After the data is submitted to a formal Archive, Knowledge Base Databases (BDs) reuse part of the public data to respond to specific questions (e.g. Gene Expression Profiles - ExpressionAtlas). The number of these DBs has growth in recent years. For example, Table 1 shows the list of Protein Expression Databases [1] that include peptide sequences, post-translational modifications, expression profiles.
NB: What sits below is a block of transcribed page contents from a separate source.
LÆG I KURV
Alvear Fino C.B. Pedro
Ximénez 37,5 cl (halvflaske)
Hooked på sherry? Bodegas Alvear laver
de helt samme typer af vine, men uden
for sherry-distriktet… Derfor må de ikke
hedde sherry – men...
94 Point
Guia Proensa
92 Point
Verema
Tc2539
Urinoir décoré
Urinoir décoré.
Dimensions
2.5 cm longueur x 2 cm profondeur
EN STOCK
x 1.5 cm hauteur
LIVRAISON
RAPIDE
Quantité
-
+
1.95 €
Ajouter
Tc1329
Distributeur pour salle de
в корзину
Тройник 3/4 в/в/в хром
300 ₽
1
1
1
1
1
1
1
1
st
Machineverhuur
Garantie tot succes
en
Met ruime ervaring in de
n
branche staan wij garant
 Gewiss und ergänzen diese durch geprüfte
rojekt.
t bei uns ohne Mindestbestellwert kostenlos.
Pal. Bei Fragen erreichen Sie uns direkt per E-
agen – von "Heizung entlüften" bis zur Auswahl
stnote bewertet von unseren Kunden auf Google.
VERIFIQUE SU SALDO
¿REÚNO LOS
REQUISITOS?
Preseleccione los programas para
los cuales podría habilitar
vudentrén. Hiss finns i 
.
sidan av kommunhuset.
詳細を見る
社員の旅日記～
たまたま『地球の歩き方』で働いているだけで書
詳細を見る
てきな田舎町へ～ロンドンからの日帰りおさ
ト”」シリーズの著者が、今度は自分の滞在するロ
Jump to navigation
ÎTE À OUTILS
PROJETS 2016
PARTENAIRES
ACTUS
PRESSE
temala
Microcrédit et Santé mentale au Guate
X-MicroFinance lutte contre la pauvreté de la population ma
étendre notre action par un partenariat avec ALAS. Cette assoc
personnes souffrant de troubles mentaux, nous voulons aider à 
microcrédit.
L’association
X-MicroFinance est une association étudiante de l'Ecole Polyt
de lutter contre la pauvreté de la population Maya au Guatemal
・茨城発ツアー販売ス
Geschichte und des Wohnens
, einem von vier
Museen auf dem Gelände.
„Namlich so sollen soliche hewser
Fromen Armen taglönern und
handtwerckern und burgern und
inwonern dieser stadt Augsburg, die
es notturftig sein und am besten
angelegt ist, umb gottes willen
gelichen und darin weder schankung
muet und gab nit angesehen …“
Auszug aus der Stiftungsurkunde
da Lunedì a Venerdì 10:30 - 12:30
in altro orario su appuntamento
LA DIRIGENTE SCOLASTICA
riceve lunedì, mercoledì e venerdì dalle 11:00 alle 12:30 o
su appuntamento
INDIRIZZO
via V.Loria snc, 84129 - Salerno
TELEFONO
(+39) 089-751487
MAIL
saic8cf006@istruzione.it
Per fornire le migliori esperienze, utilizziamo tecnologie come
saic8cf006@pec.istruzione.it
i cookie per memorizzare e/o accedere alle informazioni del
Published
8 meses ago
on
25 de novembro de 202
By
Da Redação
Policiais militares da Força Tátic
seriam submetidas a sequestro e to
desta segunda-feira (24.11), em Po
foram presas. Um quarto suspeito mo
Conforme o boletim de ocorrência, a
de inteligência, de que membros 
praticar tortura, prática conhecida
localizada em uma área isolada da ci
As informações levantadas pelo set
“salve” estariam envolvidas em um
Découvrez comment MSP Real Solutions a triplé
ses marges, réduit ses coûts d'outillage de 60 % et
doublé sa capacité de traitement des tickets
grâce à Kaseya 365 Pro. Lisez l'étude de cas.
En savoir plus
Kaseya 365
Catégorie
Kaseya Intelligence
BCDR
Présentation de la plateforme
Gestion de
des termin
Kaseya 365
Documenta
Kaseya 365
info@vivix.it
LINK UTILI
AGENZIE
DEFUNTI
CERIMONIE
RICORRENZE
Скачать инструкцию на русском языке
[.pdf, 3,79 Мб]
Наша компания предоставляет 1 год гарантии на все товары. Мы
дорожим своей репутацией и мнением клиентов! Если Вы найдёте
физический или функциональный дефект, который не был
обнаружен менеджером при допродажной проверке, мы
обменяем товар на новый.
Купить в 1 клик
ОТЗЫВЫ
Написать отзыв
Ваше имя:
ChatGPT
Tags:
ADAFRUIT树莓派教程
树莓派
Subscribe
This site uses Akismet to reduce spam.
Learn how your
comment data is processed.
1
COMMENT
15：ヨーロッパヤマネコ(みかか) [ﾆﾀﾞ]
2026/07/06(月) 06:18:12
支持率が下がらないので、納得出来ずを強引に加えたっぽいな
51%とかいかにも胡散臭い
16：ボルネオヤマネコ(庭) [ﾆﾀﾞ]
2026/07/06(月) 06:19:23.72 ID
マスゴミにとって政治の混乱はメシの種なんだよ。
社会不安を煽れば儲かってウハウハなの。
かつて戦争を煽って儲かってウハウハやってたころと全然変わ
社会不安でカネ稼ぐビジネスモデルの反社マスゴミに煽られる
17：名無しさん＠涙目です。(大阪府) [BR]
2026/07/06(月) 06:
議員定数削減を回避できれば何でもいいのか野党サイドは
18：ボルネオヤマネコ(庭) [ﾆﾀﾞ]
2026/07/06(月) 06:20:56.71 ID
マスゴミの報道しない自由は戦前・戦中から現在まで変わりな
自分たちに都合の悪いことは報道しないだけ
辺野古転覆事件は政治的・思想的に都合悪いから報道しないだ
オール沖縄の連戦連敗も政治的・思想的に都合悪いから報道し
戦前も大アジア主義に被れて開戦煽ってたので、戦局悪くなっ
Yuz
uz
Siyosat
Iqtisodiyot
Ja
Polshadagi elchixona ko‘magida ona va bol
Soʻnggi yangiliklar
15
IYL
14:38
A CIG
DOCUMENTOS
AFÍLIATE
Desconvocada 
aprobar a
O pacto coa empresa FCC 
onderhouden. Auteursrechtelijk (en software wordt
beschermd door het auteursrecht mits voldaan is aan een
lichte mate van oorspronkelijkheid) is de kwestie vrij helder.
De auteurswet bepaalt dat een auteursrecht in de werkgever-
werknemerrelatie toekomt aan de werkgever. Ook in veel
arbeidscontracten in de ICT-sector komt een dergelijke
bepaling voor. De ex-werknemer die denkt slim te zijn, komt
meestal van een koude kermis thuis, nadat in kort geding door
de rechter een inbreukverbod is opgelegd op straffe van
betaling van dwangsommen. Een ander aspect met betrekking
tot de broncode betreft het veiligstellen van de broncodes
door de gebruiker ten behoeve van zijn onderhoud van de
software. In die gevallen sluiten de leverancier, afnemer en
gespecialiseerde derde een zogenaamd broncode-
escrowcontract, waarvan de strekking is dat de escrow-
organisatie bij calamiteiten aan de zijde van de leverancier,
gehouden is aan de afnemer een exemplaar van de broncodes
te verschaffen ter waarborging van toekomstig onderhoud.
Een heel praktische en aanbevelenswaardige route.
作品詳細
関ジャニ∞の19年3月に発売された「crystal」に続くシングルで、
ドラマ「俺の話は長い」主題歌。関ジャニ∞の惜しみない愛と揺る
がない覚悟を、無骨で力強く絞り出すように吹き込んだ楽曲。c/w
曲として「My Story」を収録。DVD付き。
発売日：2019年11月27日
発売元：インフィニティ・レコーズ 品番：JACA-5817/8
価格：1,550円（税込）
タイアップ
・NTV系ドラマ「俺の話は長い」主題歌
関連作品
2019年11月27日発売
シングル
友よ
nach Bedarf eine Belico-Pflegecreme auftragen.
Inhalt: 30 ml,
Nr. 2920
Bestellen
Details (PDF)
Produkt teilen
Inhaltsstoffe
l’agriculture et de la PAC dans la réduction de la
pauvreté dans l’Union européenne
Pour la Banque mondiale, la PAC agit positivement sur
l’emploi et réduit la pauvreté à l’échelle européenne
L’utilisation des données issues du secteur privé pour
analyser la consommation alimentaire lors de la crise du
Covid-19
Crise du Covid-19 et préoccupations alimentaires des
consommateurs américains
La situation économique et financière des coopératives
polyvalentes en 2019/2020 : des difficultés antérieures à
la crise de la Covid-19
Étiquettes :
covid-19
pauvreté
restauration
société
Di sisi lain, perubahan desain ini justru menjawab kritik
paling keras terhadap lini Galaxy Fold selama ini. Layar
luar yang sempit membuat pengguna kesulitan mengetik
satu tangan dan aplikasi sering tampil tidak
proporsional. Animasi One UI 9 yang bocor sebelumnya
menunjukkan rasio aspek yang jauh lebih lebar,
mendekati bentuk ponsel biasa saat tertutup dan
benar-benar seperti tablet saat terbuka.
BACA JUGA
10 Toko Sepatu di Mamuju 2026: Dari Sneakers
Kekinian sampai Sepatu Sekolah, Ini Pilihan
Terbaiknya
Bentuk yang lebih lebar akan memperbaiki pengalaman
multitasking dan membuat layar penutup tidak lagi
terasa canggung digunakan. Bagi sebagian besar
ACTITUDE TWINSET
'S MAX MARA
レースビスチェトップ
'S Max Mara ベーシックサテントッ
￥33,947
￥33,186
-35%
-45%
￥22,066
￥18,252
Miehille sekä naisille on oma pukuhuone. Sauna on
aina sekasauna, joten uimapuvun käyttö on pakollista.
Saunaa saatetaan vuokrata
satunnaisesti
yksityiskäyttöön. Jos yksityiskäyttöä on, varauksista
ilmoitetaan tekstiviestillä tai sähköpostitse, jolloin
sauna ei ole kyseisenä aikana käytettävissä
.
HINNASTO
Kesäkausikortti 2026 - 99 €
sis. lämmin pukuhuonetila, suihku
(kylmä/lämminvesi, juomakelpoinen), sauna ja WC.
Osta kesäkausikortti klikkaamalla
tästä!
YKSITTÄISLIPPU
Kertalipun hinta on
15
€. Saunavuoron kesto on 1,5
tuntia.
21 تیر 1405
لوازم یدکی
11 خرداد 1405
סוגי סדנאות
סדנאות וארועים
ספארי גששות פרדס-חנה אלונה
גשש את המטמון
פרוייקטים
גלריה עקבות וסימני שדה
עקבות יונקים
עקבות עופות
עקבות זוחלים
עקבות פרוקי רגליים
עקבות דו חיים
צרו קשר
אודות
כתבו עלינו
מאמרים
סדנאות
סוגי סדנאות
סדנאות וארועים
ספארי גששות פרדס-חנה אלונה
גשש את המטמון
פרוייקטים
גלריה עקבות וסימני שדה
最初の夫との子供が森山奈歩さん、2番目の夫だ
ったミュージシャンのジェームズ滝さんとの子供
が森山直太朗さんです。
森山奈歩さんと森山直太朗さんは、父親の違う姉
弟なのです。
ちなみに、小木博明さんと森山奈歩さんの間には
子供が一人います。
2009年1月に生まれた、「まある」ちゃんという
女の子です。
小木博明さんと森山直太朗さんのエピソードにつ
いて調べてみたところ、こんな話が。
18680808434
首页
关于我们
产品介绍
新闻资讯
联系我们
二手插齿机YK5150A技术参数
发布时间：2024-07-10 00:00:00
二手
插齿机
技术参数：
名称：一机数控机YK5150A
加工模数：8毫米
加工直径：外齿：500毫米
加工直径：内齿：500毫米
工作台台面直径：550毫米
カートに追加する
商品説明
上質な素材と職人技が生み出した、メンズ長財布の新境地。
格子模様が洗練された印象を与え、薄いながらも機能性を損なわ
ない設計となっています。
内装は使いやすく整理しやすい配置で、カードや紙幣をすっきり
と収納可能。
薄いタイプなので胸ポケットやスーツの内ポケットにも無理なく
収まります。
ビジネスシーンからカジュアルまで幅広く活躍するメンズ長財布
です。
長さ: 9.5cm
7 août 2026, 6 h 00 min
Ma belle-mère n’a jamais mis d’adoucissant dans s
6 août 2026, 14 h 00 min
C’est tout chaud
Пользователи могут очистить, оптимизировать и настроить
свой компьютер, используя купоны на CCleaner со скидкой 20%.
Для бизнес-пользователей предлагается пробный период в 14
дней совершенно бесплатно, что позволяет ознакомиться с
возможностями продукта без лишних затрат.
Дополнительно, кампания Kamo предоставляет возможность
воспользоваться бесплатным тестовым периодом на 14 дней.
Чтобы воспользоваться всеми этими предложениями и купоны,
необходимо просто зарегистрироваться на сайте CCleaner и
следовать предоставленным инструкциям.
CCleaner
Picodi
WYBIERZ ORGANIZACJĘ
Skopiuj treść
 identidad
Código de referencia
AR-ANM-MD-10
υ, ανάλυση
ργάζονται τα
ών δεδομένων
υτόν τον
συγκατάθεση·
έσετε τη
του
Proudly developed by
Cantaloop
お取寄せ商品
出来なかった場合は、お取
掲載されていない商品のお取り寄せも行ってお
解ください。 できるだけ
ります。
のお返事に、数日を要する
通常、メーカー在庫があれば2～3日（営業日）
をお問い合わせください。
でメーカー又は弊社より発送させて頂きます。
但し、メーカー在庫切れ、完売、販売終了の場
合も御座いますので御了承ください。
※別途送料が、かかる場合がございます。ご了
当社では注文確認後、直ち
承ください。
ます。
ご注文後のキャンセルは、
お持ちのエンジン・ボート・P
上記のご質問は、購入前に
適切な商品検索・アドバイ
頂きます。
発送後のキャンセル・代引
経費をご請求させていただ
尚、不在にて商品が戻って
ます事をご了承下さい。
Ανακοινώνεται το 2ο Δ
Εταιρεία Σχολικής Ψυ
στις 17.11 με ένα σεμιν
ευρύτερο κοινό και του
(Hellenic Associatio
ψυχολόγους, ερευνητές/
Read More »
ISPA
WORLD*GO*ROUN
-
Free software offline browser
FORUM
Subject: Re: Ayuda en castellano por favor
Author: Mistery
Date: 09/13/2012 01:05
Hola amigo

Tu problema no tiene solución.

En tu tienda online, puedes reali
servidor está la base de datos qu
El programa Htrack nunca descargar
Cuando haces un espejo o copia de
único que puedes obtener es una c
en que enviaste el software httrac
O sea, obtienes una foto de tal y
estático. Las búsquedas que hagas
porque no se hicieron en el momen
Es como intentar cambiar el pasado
Table 1: Proteomics Knowledge Base Databases (BDs) including information about Protein Expression informations (e.g Peptides Sequences, Post-Translational Modifications).

Resource URL Publication
Cancer Mutant Proteome Database http://cgbc.cgu.edu.tw/cmpd/ Nucleic Acids Res. 2015.
MOPED https://www.proteinspire.org/MOPED/ Nucleic Acids Res. 2015.
ProteomicsDB https://www.proteomicsdb.org/ Nature. 2014
MaxQB http://maxqb.biochem.mpg.de/mxdb/ Mol Cell Proteomics. 2012
GPMDB http://gpmdb.thegpm.org/
COPaKB http://www.heartproteome.org/copa/Default.aspx Circ Res. 2013
paxDB http://pax-db.org/#!home Mol Cell Proteomics. 2012
Human Proteinpedia http://www.humanproteinpedia.org/ Curr Protoc Bioinformatics. 2013
Human Proteome Map http://www.humanproteomemap.org/ Nature. 2014

OmicsDI Vision

All these databases/repositories have created a complex and distributed scenario where the data can be submitted into different Archives and reused in multiple and different DBs. The development of tools facilitating data sharing and able to handle this complexity is a great challenge in itself.

In this context, we introduce here the Omics Discovery Index, an open-source platform facilitating the access, discovery, and dissemination of omics datasets. OmicsDI provides a unique infrastructure to integrate datasets coming from multiple omics fields, including at present proteomics, genomics, metabolomics, and transcriptomics.

To date, eleven resources have agreed on a common metadata structure framework and exchange format, and have contributed to OmicsDI, including:

  • Proteomics: The PRoteomics IDEntifications (PRIDE) database, PeptideAtlas, the Mass spectrometry Interactive Virtual Environment (MassIVE) and the Global Proteome Machine Database (GPMDB).
  • Metabolomics: MetaboLights, the Global Natural Products Social Molecular Networking project (GNPS), MetabolomeExpress, and the Metabolomics Workbench.
  • The major European Genome-Phenome Archive (EGA).
  • Transcriptomics: ArrayExpress and Expression Atlas.

OmicsDI stores biological and technical metadata coming from the public datasets available in every resource, using an efficient indexing system, which is able to integrate differently biological entities including genes, transcripts, proteins and metabolites with the relevant scientific literature.

References

  • [1] Perez‐Riverol, Yasset, et al. “Making proteomics data accessible and reusable: current state of proteomics databases and repositories.” Proteomics 15.5-6 (2015): 930-950.